Except it seems that unwanted swipe-left actions are still triggered, so pointercancel events should probably be ignored handled separately in the gestureEnd function (perhaps with touchcancel) as to my understanding the intended purpose for this event is the possibility to roll back without triggering actions?
Hi Team, This issue is causing problems in other swipe functionalities too. I have a map in my hybrid mobile application. In which, Zoom in/Zoom out is not working. Need some quick fix. Thanks
@clshortfuse and @RoniPa: This is not a bug in Chrome, looks like Angular needs a little fix here for PointerEvents. Simply add a style touch-action: none
for the elements that will be swiped. I confirmed that it fixes the problem in Chrome.
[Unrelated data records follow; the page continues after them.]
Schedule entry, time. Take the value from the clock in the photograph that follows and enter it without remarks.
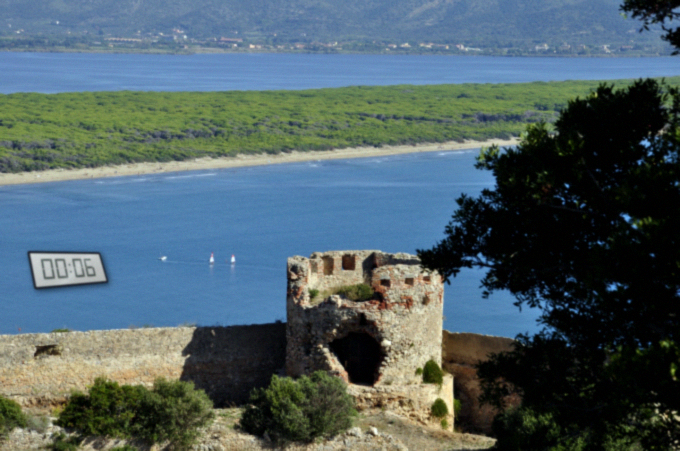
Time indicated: 0:06
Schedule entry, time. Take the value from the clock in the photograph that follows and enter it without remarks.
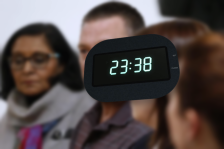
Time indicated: 23:38
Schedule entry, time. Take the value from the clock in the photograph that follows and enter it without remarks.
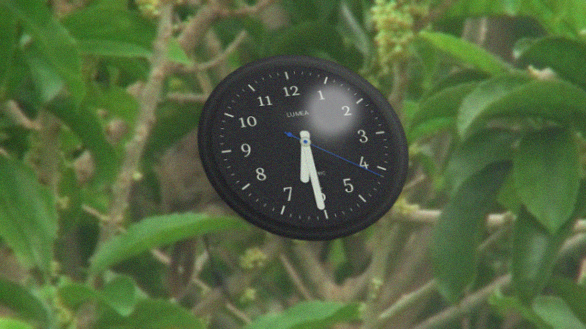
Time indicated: 6:30:21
Edge also acts strangely on Surface with the demo, and works perfectly with the suggested fix.
Here is an explanation for this behavior: We are seeing a pointercancel
event here because the browser is taking over the control to handle the gestures here, as specified in the PointerEvent spec. To suppress the browser action (and let Angular handle it), we need to specify using touch-action
which browser-actions are allowed. In my solution above, I specified that browser shouldn't do _anything_ for gestures starting on the swiped elements. This could be more granular than this, e.g. touch-action: pan-x
would let browser do only horizontal panning/scrolling.
@mustaqahmed To clarify, are you saying there isn't a bug with Chrome or this isn't a Chrome-exclusive bug?
Exactly: Chrome 55 shipped PointerEvent support, which exposed a hidden bug.
Angular seems to have a few other bugs around this. E.g. md-slider is working neither on Android nor on Windows touch. This is true for Edge too.
The same fix works in both cases. I will comment on those issues.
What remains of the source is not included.